§ **DOCUMENTFRAGMENT**:
--------------------------------

Blijf ook kritisch op bedrijven als Tony’s Chocolonely


OPINIE

Plaatst Trouw ook een voorpublicatie uit een boek dat Unilever over het eigen concern laat schrijven, vraagt Janneke Donkerlo zich af.

januari 2018

Trouw plaatste in de Verdieping een voorpublicatie van het boek over Tony’s Chocolonely. Het boek, geschreven door Jeroen Siebelink, is gemaakt in opdracht van het chocolademerk zelf. Als oplettende lezer weet je dan: wie betaalt, bepaalt. Geen onafhankelijke journalistiek dus.

--------------------------------

§ **VERMELDE GEGEVENS**:
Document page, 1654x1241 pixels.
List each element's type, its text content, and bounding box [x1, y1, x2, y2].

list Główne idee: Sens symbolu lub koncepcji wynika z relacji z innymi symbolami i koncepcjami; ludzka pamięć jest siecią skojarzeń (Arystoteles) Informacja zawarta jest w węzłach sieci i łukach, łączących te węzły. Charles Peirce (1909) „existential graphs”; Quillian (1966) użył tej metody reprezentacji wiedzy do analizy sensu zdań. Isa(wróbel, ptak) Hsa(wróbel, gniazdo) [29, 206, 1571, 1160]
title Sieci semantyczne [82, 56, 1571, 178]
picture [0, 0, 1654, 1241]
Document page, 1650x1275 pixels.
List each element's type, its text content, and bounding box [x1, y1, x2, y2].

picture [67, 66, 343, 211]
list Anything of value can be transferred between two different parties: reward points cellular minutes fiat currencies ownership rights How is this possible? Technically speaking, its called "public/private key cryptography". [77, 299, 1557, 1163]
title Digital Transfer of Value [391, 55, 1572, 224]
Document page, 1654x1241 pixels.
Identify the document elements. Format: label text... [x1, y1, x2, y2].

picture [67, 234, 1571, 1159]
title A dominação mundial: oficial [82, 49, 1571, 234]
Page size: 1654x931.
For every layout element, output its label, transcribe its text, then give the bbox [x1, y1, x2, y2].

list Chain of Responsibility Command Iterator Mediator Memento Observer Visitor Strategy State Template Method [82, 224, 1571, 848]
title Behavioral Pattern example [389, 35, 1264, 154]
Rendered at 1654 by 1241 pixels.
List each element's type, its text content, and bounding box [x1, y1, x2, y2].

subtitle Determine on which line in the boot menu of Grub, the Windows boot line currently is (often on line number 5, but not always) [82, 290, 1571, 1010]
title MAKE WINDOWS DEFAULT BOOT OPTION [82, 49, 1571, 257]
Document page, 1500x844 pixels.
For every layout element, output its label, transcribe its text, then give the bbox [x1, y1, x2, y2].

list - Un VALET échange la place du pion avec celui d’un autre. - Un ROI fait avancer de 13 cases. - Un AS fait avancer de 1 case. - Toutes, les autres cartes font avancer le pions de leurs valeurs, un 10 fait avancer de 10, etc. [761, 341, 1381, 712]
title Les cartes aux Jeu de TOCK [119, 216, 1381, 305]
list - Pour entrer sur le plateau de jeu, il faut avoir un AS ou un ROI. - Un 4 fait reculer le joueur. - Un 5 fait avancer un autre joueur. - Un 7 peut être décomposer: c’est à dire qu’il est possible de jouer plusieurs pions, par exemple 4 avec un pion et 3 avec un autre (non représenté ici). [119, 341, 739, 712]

--------------------------------

§ **DOEL**:
Kun je uit het opiniestuk over Tony’s Chocolonely letterlijk overtypen wat begint bij de woorden "Trouw plaatste in" en eindigt na "onafhankelijke journalistiek dus."?

§ **UITGEWERKTE OPDRACHT**:
Trouw plaatste in de Verdieping een voorpublicatie van het boek over Tony’s Chocolonely. Het boek, geschreven door Jeroen Siebelink, is gemaakt in opdracht van het chocolademerk zelf. Als oplettende lezer weet je dan: wie betaalt, bepaalt. Geen onafhankelijke journalistiek dus.